Sirtuins are NAD+ dependent deacetylases and/or ADP-ribosyl transferases active on histone and non-histone substrates. The first sirtuin was discovered as a transcriptional repressor of the mating-type-loci (Silent Information Regulator sir2) in the budding yeast, where it was shown to extend yeast lifespan. Seven mammalian sirtuins (SIRT1-7) have been now identified with distinct subcellular localization, enzymatic activities and substrates.
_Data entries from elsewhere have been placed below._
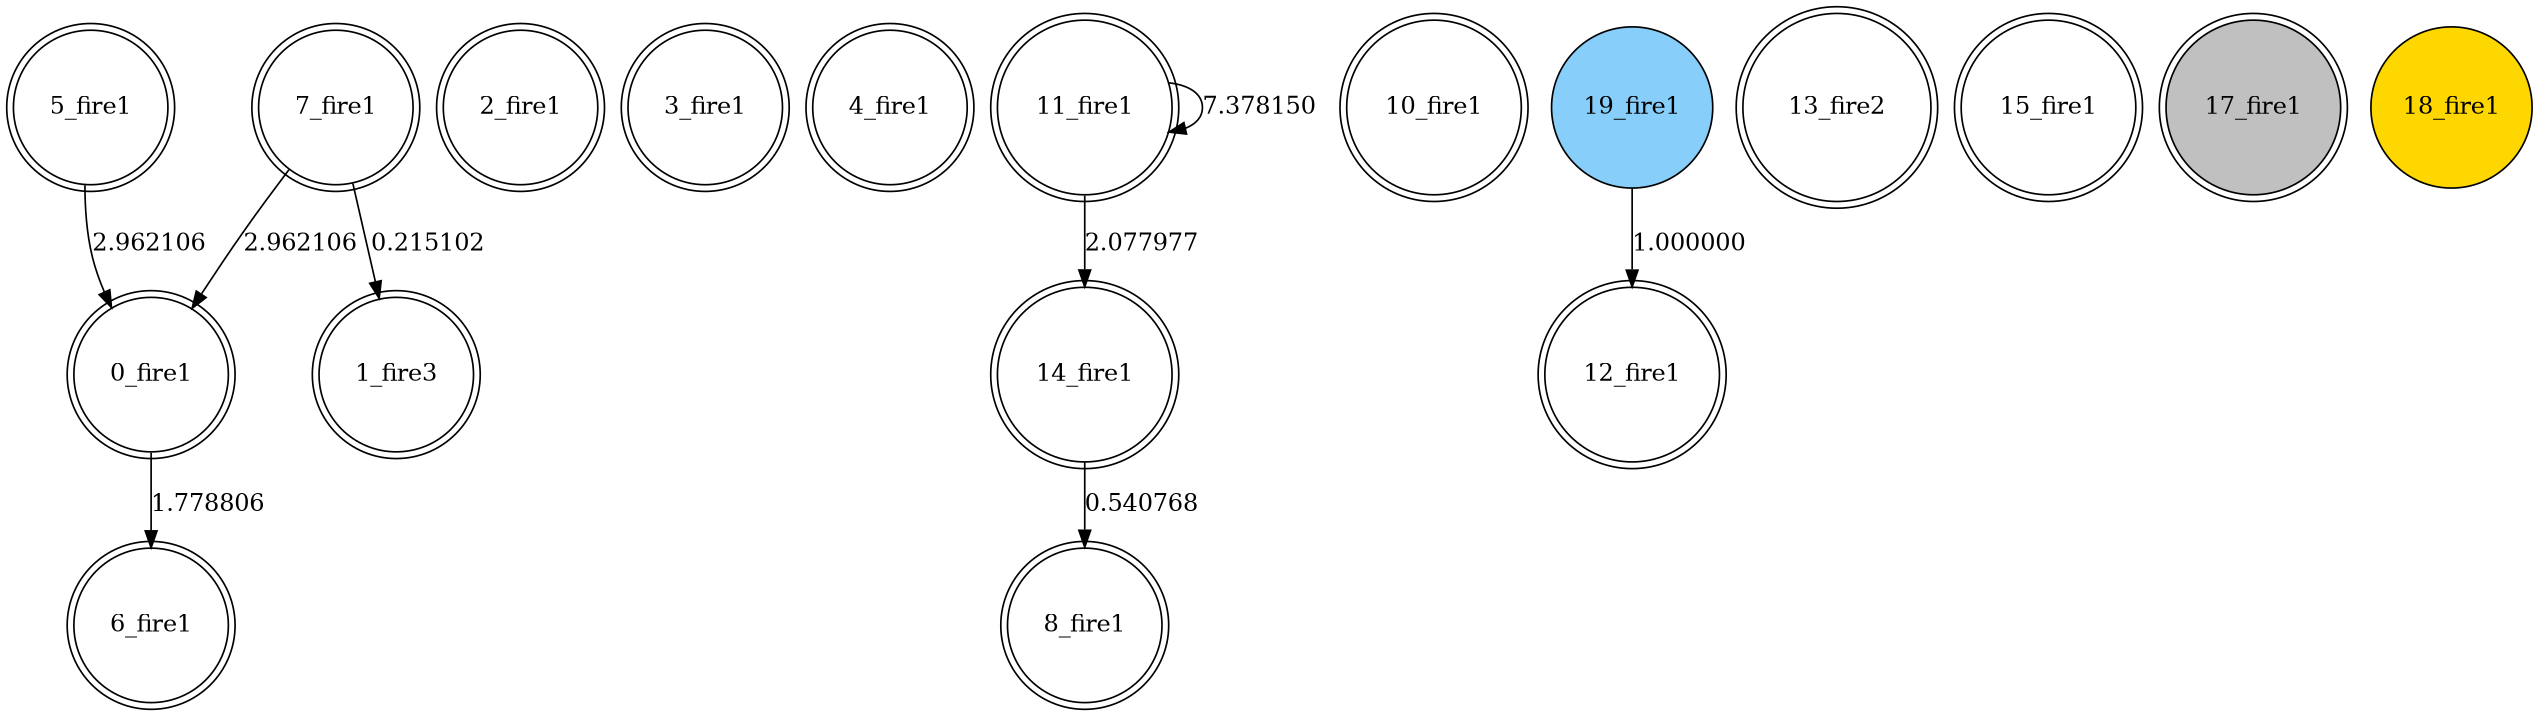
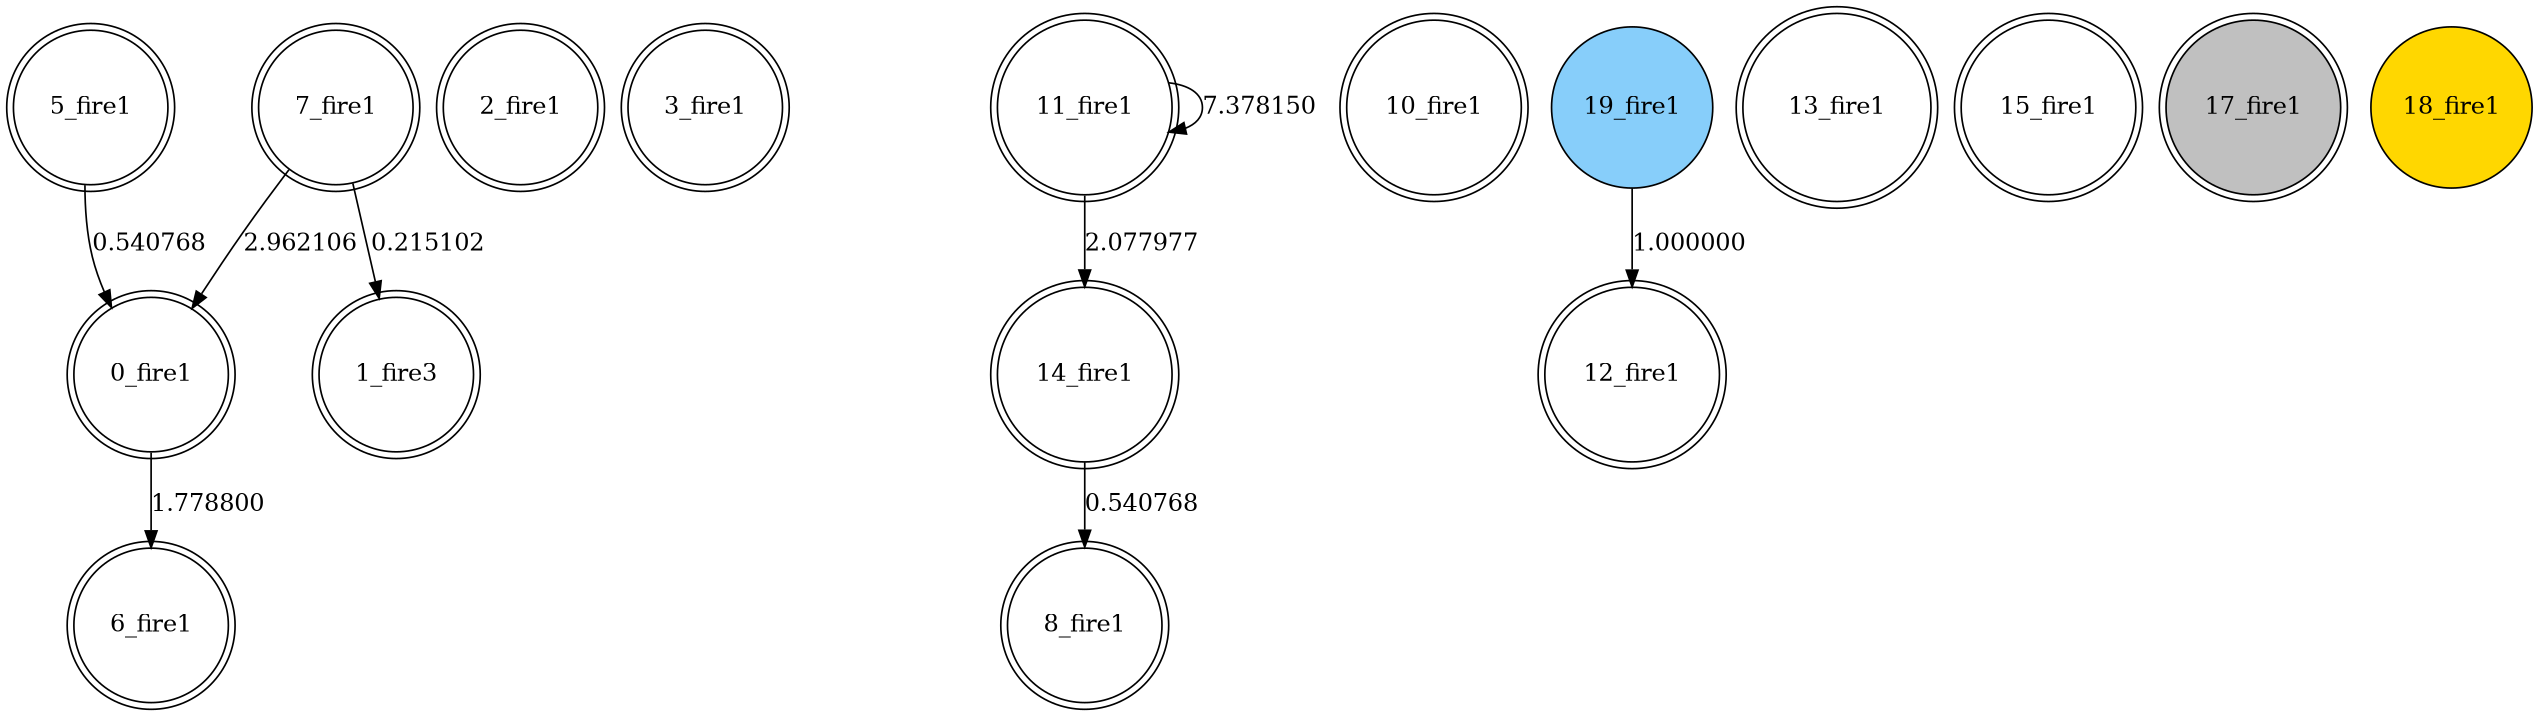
  digraph {
    fontname="DejaVu Serif"
    node [fontname="DejaVu Serif" shape=doublecircle]
    edge [fontname="DejaVu Serif"]
    n1 [label="0_fire1"]
    n2 [label="6_fire1"]
    n3 [label="1_fire3"]
    n4 [label="2_fire1"]
    n5 [label="3_fire1"]
-   n6 [label="4_fire1"]
    n7 [label="5_fire1"]
    n8 [label="7_fire1"]
    n9 [label="8_fire1"]
    n10 [label="10_fire1"]
    n11 [label="11_fire1"]
    n12 [label="14_fire1"]
    n13 [label="12_fire1"]
-   n14 [label="13_fire2"]
+   n14 [label="13_fire1"]
    n15 [label="15_fire1"]
    n16 [fillcolor=gray label="17_fire1" style=filled]
    n17 [fillcolor=gold label="18_fire1" shape=circle style=filled]
    n18 [fillcolor=lightskyblue label="19_fire1" shape=circle style=filled]
-   n1 -> n2 [label=1.778806]
-   n7 -> n1 [label=2.962106]
+   n1 -> n2 [label=1.778800]
+   n7 -> n1 [label=0.540768]
    n8 -> n1 [label=2.962106]
    n8 -> n3 [label=0.215102]
    n11 -> n11 [label=7.378150]
    n11 -> n12 [label=2.077977]
    n12 -> n9 [label=0.540768]
    n18 -> n13 [label=1.000000]
  }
These enzymes regulate cellular processes such as metabolism, cell survival, differentiation, DNA repair and they are implicated in the pathogenesis of solid tumors and leukemias. The purpose of the present study was to investigate the role of sirtuin expression, activity and inhibition in the survival of pediatric sarcoma cell lines.We have analyzed the expression of SIRT1 and SIRT2 in a series of pediatric sarcoma tumor cell lines and normal cells, and we have evaluated the activity of the sirtuin inhibitor and p53 activator tenovin-6 (Tv6) in synovial sarcoma and rhabdomyosarcoma cell lines. We show that SIRT1 is overexpressed in synovial sarcoma biopsies and cell lines in comparison with normal mesenchymal cells. Tv6 induced apoptosis as well as impaired autophagy flux. Using siRNA to knock down SIRT1 and SIRT2, we show that the expression of both proteins is crucial for the survival of rhabdomyosarcoma cells and that the loss of SIRT1 expression results in a decreased LC3II expression. Our results show that SIRT1 and SIRT2 expressions are crucial for the survival of synovial sarcomas and rhabdomyosarcomas, and demonstrate that the pharmacological inhibition of sirtuins impairs the autophagy process and induces tumor cell death.